Trump met with House Minority Leader Rep. Kevin McCarthy (R-California) at his Mar-a-Lago estate in Florida on Thursday to discuss the Republican Party’s chances at taking control of the House in next year’s midterm elections.
A readout about the meeting from Trump’s ‘Save America’ Political Action Committee described the meeting as “good and cordial” and also promised Trump will have a major role in the Republican Party’s immediate future.
“President Trump has agreed to work with Leader McCarthy on helping the Republican Party to become a majority in the House,” the Super PAC announced. “They worked very well together in the last election and picked up at least 15 seats when most predicted it would be the opposite.
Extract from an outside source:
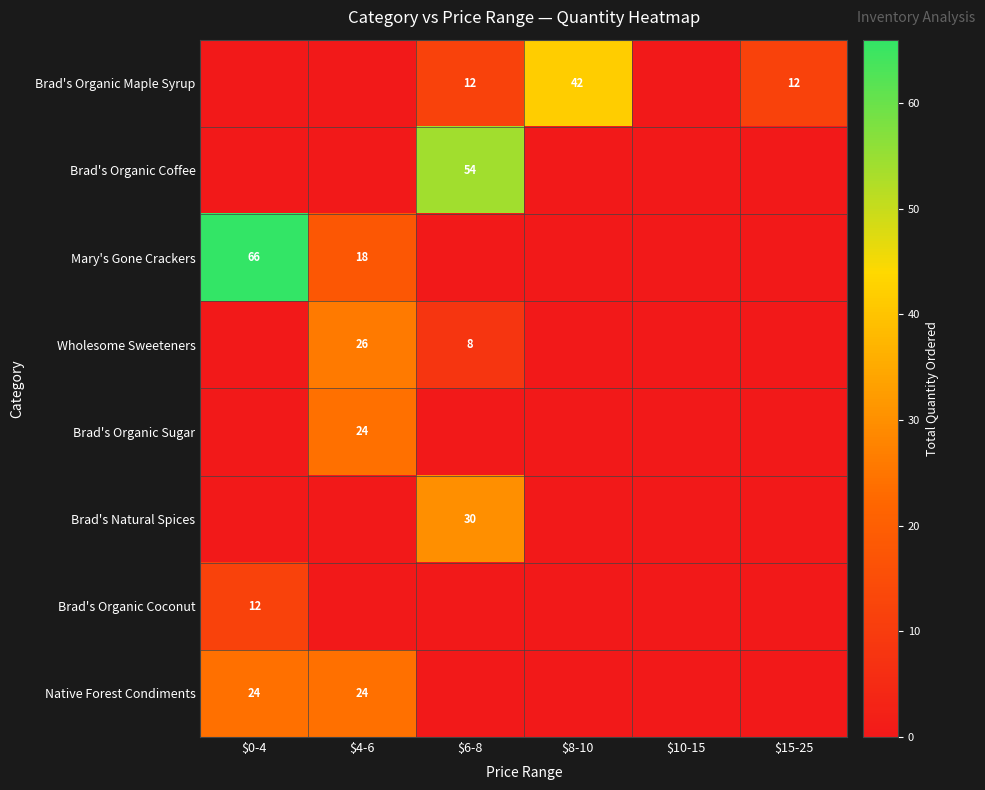

True or false: Brad's Organic Coffee has a value of 83 at $6-8.

False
They will do so again, and the work has already started.”
The PAC claimed Trump has never been more popular and an endorsement from the former president has never been more valuable, despite a Senate trial getting ready to kick off next month, and the House already voting to impeach him twice.
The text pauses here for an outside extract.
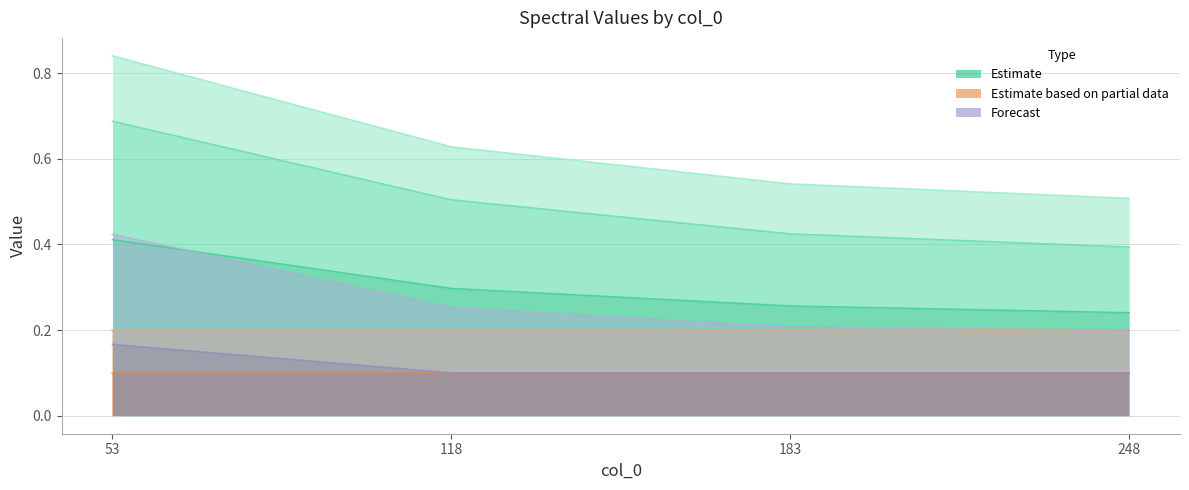

At which label does 5400 reach its peak?

53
While McCarthy was not one of the 10 Republicans to break from his party and vote to impeach Trump, he has been one of many Republican lawmakers to say the former president bears some responsibility for the events at the US Capitol on January 6, which led to five deaths.
House members who did vote to impeach Trump have found themselves engaged in a civil war of sorts in the party ahead of the impeachment trial. Rep. Liz Cheney (R-Wyoming) was the most public vote against Trump, and she has now faced censure and numerous calls to resign or be primaried come reelection time.
Hundreds gathered outside the Capitol in Wyoming on Thursday to express displeasure with Cheney, chanting for her to “go home.”
Rep. Matt Gaetz (R-Florida) even made an appearance at the event and campaigned against his Republican colleague.
Republicans have remained fairly split in their public discourse about the upcoming Senate trial, with some like Sen. Rand Paul (R-Kentucky) blasting the effort and others like longtime Trump critic Mitt Romney (R-Utah) not giving any indication as to whether they will support the president or join the Democrats.